I\'m working on a screen sharing project ,and i recieve a small blocks of image from a Socket
constantly and need to update them on a certain initial dekstop bitmap
It would be shame to leave that question without some answer. The following is about 10 times faster in my tests when updating small portions of the picture box. What it does basically is smart invalidating (invalidates just the updated portion of the bitmap, considering the scaling) and smart painting (draws only the invalidated portion of the picture box, taken from e.ClipRectangle
and considering the scaling):
private Rectangle GetViewRect() { return pictureBox1.ClientRectangle; }
private void MainScreenThread()
{
ReadData();//reading data from socket.
initial = bufferToJpeg();//first intial full screen image.
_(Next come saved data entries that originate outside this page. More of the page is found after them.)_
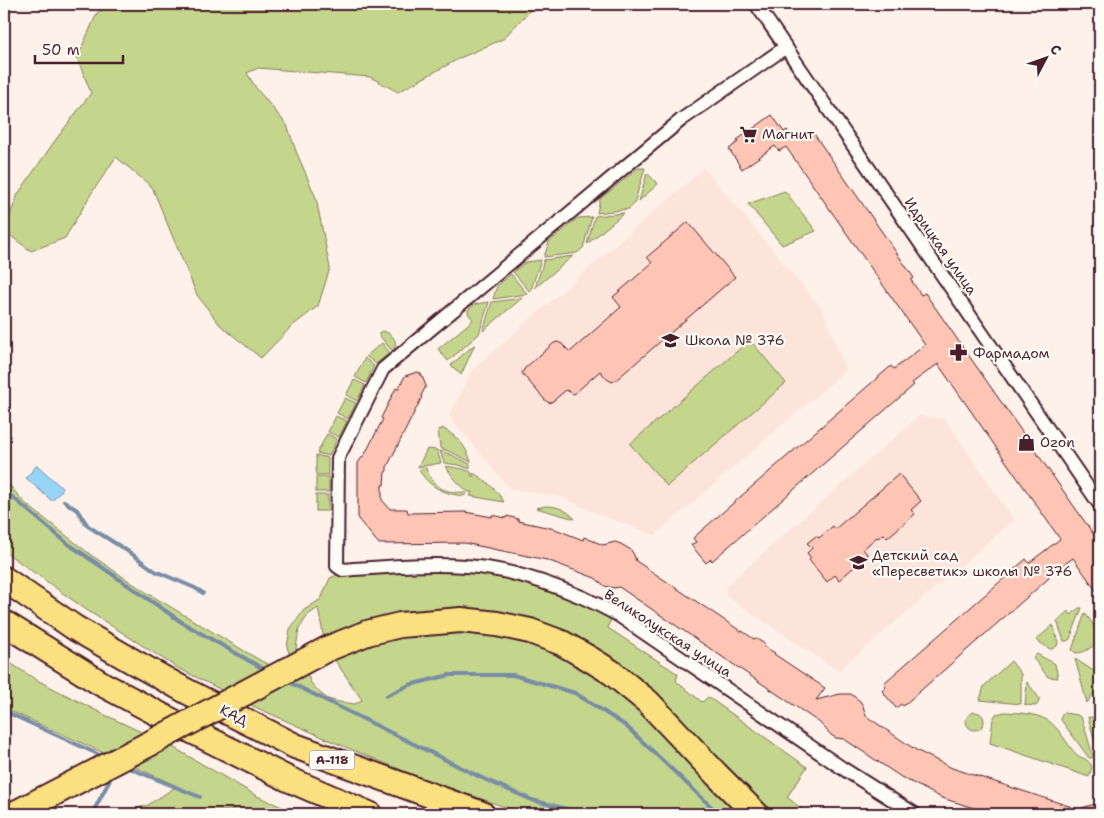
<svg xmlns="http://www.w3.org/2000/svg" width="1104" height="818" font-family="'Shantell Sans',sans-serif">
<style>
.built{fill:#fde4da}
.green{fill:#c3d68b;stroke:#867a5b}
.water{fill:#96d5f7;stroke:#788ca5}
.lines{fill:none;stroke-linecap:round;stroke-linejoin:round}
.stream{stroke:#788ca5;stroke-width:4}
.building{fill:#fec4b4;stroke:#4a1f2b}
.minor-casing{stroke:#4a1f2b;stroke-width:16}
.motorway-casing{stroke:#4a1f2b;stroke-width:28}
.minor{stroke:#fdfcf7;stroke-width:12}
.motorway{stroke:#fbe080;stroke-width:24}
.motorway-bridge-casing{stroke:#4a1f2b;stroke-width:28;stroke-linecap:butt}
.motorway-bridge{stroke:#fbe080;stroke-width:24}
.labels{text-anchor:middle;stroke-width:4.5;stroke-linejoin:round;paint-order:stroke}
.shield{fill:#fdfcf7;stroke:#806168;stroke-width:1}
.shield-label{font-size:12px;font-weight:bold;fill:#4a1f2b}
.poi-label{font-size:14px;fill:#4a1f2b;stroke:#fdfcf7;text-anchor:start}
.street-label{font-size:14px;fill:#4a1f2b;stroke:#fdfcf7}
</style>
<rect width="100%" height="100%" fill="#fdf1ea"/>
<filter id="ink" filterUnits="userSpaceOnUse"><feTurbulence type="fractalNoise" baseFrequency=".02" numOctaves="2"/><feDisplacementMap in="SourceGraphic" scale="10" xChannelSelector="R" yChannelSelector="G"/><feConvolveMatrix kernelMatrix="1 2 1 2 8 2 1 2 1" color-interpolation-filters="sRGB"/></filter>
<g filter="url(#ink)">
<g class="built">
<polygon points="704,168 822,309 846,370 655,535 595,513 561,497 510,489 449,416 472,370"/>
<polygon points="919,416 945,419 1014,520 838,671 726,596 726,586"/>
</g>
<g class="green">
<polygon points="113,4 536,4 503,39 460,58 398,92 370,77 258,68 247,73 256,88 287,125 296,151 316,198 330,268 318,306 291,327 261,358 220,325 197,295 152,187 116,157 91,194 65,238 31,251 4,231 18,194 54,142 91,93 77,58 97,13"/>
<polygon points="638,168 645,168 634,204 629,209 597,213 600,199"/>
<polygon points="647,173 658,184 639,201"/>
<polygon points="785,191 816,231 782,245 748,204"/>
<polygon points="624,213 587,244 595,216"/>
<polygon points="592,217 583,248 577,253 544,257 549,242 578,218"/>
<polygon points="573,256 535,288 544,260"/>
<polygon points="541,260 530,292 513,272 526,262"/>
<polygon points="511,274 527,294 493,299 497,286"/>
<polygon points="522,298 483,331 492,302"/>
<polygon points="489,302 479,334 448,361 438,349 473,320 468,313 468,310 475,304"/>
<path d="M 382,331 C 391,332 401,343 392,351 L 379,335 L 379,333 Z"/>
<polygon points="750,340 786,383 667,486 630,444"/>
<polygon points="382,343 390,353 376,364 366,356"/>
<polygon points="475,344 461,375 451,365"/>
<polygon points="365,358 374,366 366,383 355,377"/>
<polygon points="354,380 365,385 357,401 346,395"/>
<polygon points="345,398 356,403 348,419 337,413"/>
<polygon points="336,416 347,421 339,437 328,432"/>
<path d="M 442,428 C 456,435 467,447 471,462 L 453,453 L 440,448 L 438,429 L 441,430 Z"/>
<polygon points="327,434 337,439 329,456 317,453"/>
<polygon points="427,449 437,450 441,463 418,467"/>
<polygon points="440,451 452,455 470,464 470,469 459,465 444,463"/>
<polygon points="316,455 328,458 328,475 316,475"/>
<path d="M 446,466 L 463,469 L 471,472 L 471,475 L 473,477 L 473,473 C 486,480 496,489 504,502 L 470,496 L 472,492 L 468,492 C 459,484 451,476 446,466 Z"/>
<path d="M 426,468 C 432,486 445,494 464,492 L 466,494 L 464,496 C 444,494 429,487 419,470 Z"/>
<rect x="316" y="477" width="13" height="15"/>
<path d="M 4,479 L 26,504 L 91,555 L 144,591 L 263,662 L 297,675 L 287,647 L 290,629 L 304,610 L 321,599 L 330,578 L 342,573 C 402,571 464,565 522,581 C 553,589 582,604 611,617 L 608,628 L 678,674 L 676,681 L 702,702 L 708,697 L 807,767 L 787,797 L 808,814 L 767,814 L 636,678 L 596,649 L 562,632 L 481,612 L 438,609 L 403,613 L 379,618 L 324,639 L 318,608 L 308,615 L 299,629 L 296,648 L 311,683 L 320,693 L 328,699 L 339,702 L 355,704 L 362,700 L 332,656 L 399,631 L 506,632 L 608,675 L 747,814 L 531,814 L 508,808 L 416,776 L 331,741 L 253,706 L 176,667 L 85,609 L 4,551 Z"/>
<rect x="316" y="495" width="12" height="16"/>
<path d="M 546,506 C 558,506 567,510 575,519 L 536,508 Z"/>
<polygon points="1079,608 1082,608 1070,639 1067,641 1064,641 1057,621 1068,611 1071,615"/>
<path d="M 1085,613 L 1100,634 L 1100,640 C 1093,646 1086,653 1076,653 L 1072,650 L 1073,647 Z"/>
<polygon points="1053,625 1058,642 1057,646 1052,649 1050,649 1036,640"/>
<polygon points="1037,654 1055,664 1058,678 1048,677 1033,658"/>
<polygon points="4,659 35,679 103,714 171,746 257,796 298,814 255,814 229,810 203,814 119,814 148,805 177,786 4,708"/>
<polygon points="1075,659 1100,675 1100,684 1087,703"/>
<polygon points="1011,661 1021,674 1021,704 980,700 984,686"/>
<polygon points="1027,682 1039,698 1039,702 1036,706 1025,705"/>
<circle cx="975" cy="721" r="9"/>
<path d="M 1005,712 C 1019,713 1035,713 1047,720 C 1059,727 1066,743 1075,753 C 1080,759 1088,757 1092,767 L 1089,777 L 990,743 L 993,719 L 996,714 Z"/>
<polygon points="1063,713 1078,715 1082,719 1093,756 1092,758 1089,758 1061,720 1061,717"/>
<polygon points="1088,717 1100,718 1100,760"/>
</g>
<polygon class="water" points="37,465 63,489 52,501 26,478"/>
<g class="lines">
<g class="stream">
<polyline points="4,490 67,543 183,623 267,671"/>
<polyline points="64,501 77,510 88,526 132,554 155,571 195,588 203,593"/>
<polyline points="287,681 484,779 532,800 586,814"/>
<polyline points="386,696 409,685 450,675 513,675 575,693 626,726 719,814"/>
<polyline points="4,711 104,757"/>
<polyline points="124,766 200,797"/>
<polyline points="92,814 114,772"/>
</g>
</g>
<g class="building">
<polygon points="772,115 784,132 787,130 794,141 805,133 808,137 814,134 914,278 911,280 921,295 925,293 1099,542 1096,544 1100,551 1100,596 1073,558 1048,576 1049,578 903,706 901,704 896,708 882,691 886,687 884,683 1026,559 1029,563 1060,539 938,364 912,383 914,385 712,561 711,559 706,563 691,545 696,542 693,538 891,366 894,369 925,345 786,147 779,151 775,146 742,169 729,149 738,142 737,140"/>
<polygon points="688,222 735,277 616,380 612,382 607,379 600,371 574,394 566,390 553,401 549,403 545,400 525,377 522,373 525,368 554,343 558,342 562,344 570,352 621,307 613,297 652,263 647,257"/>
<polygon points="417,372 421,374 426,386 421,396 422,397 387,467 387,471 385,472 384,485 382,485 382,500 390,509 407,509 408,513 465,512 492,517 492,515 506,518 507,516 518,519 518,521 555,529 583,540 584,537 603,545 615,542 621,544 631,550 634,555 636,561 742,632 742,631 754,639 755,638 765,644 763,646 775,653 774,654 825,688 816,700 840,694 851,694 860,701 863,706 866,716 916,750 952,768 1072,807 1070,812 1091,805 1100,804 1100,814 993,814 942,798 901,777 844,739 836,738 831,735 820,723 619,587 614,588 605,586 595,578 547,560 464,543 379,544 358,519 358,463 363,456 364,456 383,419 381,418 396,388 398,389 405,376"/>
<polygon points="899,474 921,501 911,510 915,514 887,538 883,534 878,538 877,537 863,549 868,555 839,580 835,575 827,582 809,560 811,558 807,553 812,548 807,543 816,536 819,538 833,526 835,529"/>
</g>
<g class="lines">
<defs>
<g id="minor">
<polyline points="756,4 1100,505"/>
<path d="M 786,47 L 681,120 L 383,369 L 338,458 L 337,566 L 343,570 C 384,567 425,563 466,566 C 506,568 547,582 584,598 C 595,603 607,609 618,615 L 842,768 L 915,814"/>
</g>
<g id="motorway">
<polyline points="4,579 75,628 134,662 188,692 295,746 482,814"/>
<polyline points="4,623 102,684 168,719 288,779 369,814"/>
<polyline points="367,633 400,625 461,620 497,624 530,631 562,643 590,659 611,672 648,702 716,774 756,814"/>
</g>
</defs>
<use href="#minor" class="minor-casing"/>
<use href="#motorway" class="motorway-casing"/>
<use href="#minor" class="minor"/>
<use href="#motorway" class="motorway"/>
<defs>
<polyline id="motorway-bridge" points="14,814 149,744 327,649 367,633"/>
</defs>
<use href="#motorway-bridge" class="motorway-bridge-casing"/>
<use href="#motorway-bridge" class="motorway-bridge"/>
</g>
</g>
<defs>
<symbol id="supermarket-bare" viewBox="-9 -9 18 18"><path d="M-6-5.5h2.5l.6 2H6L4.5 2H-2.5L-4.4-4H-6ZM-1.5 3.2a1.3 1.3 0 1 0 .1 0ZM3 3.2a1.3 1.3 0 1 0 .1 0Z" fill="#4a1f2b" stroke="#fdfcf7" stroke-width="2.5" paint-order="stroke"/></symbol>
<symbol id="school-bare" viewBox="-9 -9 18 18"><path d="M0-5L7-2L0 1L-7-2ZM-4 1L0 2.5L4 1V4Q0 6-4 4Z" fill="#4a1f2b" stroke="#fdfcf7" stroke-width="2.5" paint-order="stroke"/></symbol>
<symbol id="pharmacy-bare" viewBox="-9 -9 18 18"><path d="M-2-6h4v4h4v4h-4v4h-4v-4h-4v-4h4Z" fill="#4a1f2b" stroke="#fdfcf7" stroke-width="2.5" paint-order="stroke"/></symbol>
<symbol id="shop-bare" viewBox="-9 -9 18 18"><path d="M-5-2.5h2.3a2.7 3.5 0 0 1 5.4 0H5L5.5 6h-11ZM-1.5-2.5h3a1.5 2.3 0 0 0-3 0Z" fill="#4a1f2b" stroke="#fdfcf7" stroke-width="2.5" paint-order="stroke"/></symbol>
</defs>
<g fill-rule="evenodd">
<use href="#supermarket-bare" x="736" y="122" width="25" height="25"/>
<use href="#school-bare" x="658" y="328" width="25" height="25"/>
<use href="#pharmacy-bare" x="946" y="340" width="25" height="25"/>
<use href="#shop-bare" x="1014" y="430" width="25" height="25"/>
<use href="#school-bare" x="846" y="550" width="25" height="25"/>
</g>
<g class="labels">
<rect class="shield" x="309.5" y="750.5" width="45" height="19" rx="4"/>
<g class="shield-label">
<text x="332" y="764">А-118</text>
</g>
<g class="poi-label">
<text x="762" y="139">Магнит</text>
<text x="685" y="345">Школа № 376</text>
<text x="973" y="358">Фармадом</text>
<text x="1040" y="447">Ozon</text>
<text x="872" y="560">Детский сад<tspan x="872" dy="16">«Пересветик» школы № 376</tspan></text>
</g>
<g class="street-label">
<text transform="translate(941 246) rotate(55)" y="5">Идрицкая улица</text>
<text transform="translate(668 633) rotate(33)" y="5">Великолукская улица</text>
<text transform="translate(234 715) rotate(27)" y="5">КАД</text>
</g>
</g>
<rect width="1104" height="818" fill="none" stroke="#fdfcf7" stroke-width="20"/>
<rect x="10" y="10" width="1084" height="798" fill="none" stroke="#4a1f2b" stroke-width="2" filter="url(#ink)"/>
<g transform="translate(1046 58) rotate(49)" stroke="#fdfcf7" stroke-width="4" paint-order="stroke">
<path d="M0-4L9 19L0 12L-9 19Z" fill="#4a1f2b"/>
<text y="-8" font-size="14" font-weight="bold" text-anchor="middle" fill="#4a1f2b">С</text>
</g>
<path d="M35 55v8h88v-8" fill="none" stroke="#4a1f2b" stroke-width="2.5"/>
<text x="42" y="55" font-size="15" fill="#4a1f2b" stroke="#fdfcf7" stroke-width="4" paint-order="stroke">50 m</text>
</svg>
pictureBox1.Paint += pictureBox1_Paint;//activating the paint event.
// The update action
Action updateAction = imageRect =>
{
var viewRect = GetViewRect();
var scaleX = (float)viewRect.Width / initial.Width;
var scaleY = (float)viewRect.Height / initial.Height;
// Make sure the target rectangle includes the new block
var targetRect = Rectangle.FromLTRB(
(int)Math.Truncate(imageRect.X * scaleX),
(int)Math.Truncate(imageRect.Y * scaleY),
(int)Math.Ceiling(imageRect.Right * scaleX),
(int)Math.Ceiling(imageRect.Bottom * scaleY));
pictureBox1.Invalidate(targetRect);
pictureBox1.Update();
};
while (true)
{
int pos = ReadData();
x = BlockX();//where to draw :X
y = BlockY();//where to draw :Y
Bitmap block = bufferToJpeg();//constantly reciving blocks.
Draw(block, new Point(x, y));//applying the changes-drawing the block on the big initial image.using native memcpy.
// Invoke the update action, passing the updated block rectangle
this.Invoke(updateAction, new Rectangle(x, y, block.Width, block.Height));
}
}
private void pictureBox1_Paint(object sender, PaintEventArgs e)
{
lock (initial)
{
var viewRect = GetViewRect();
var scaleX = (float)initial.Width / viewRect.Width;
var scaleY = (float)initial.Height / viewRect.Height;
var targetRect = e.ClipRectangle;
var imageRect = new RectangleF(targetRect.X * scaleX, targetRect.Y * scaleY, targetRect.Width * scaleX, targetRect.Height * scaleY);
e.Graphics.DrawImage(initial, targetRect, imageRect, GraphicsUnit.Pixel);
}
}
The only kind of tricky part is determining the scaled rectangles, especially the one for invalidating, due to floating point to int conversions required, so we make sure it's eventually a little bigger than needed, but not less.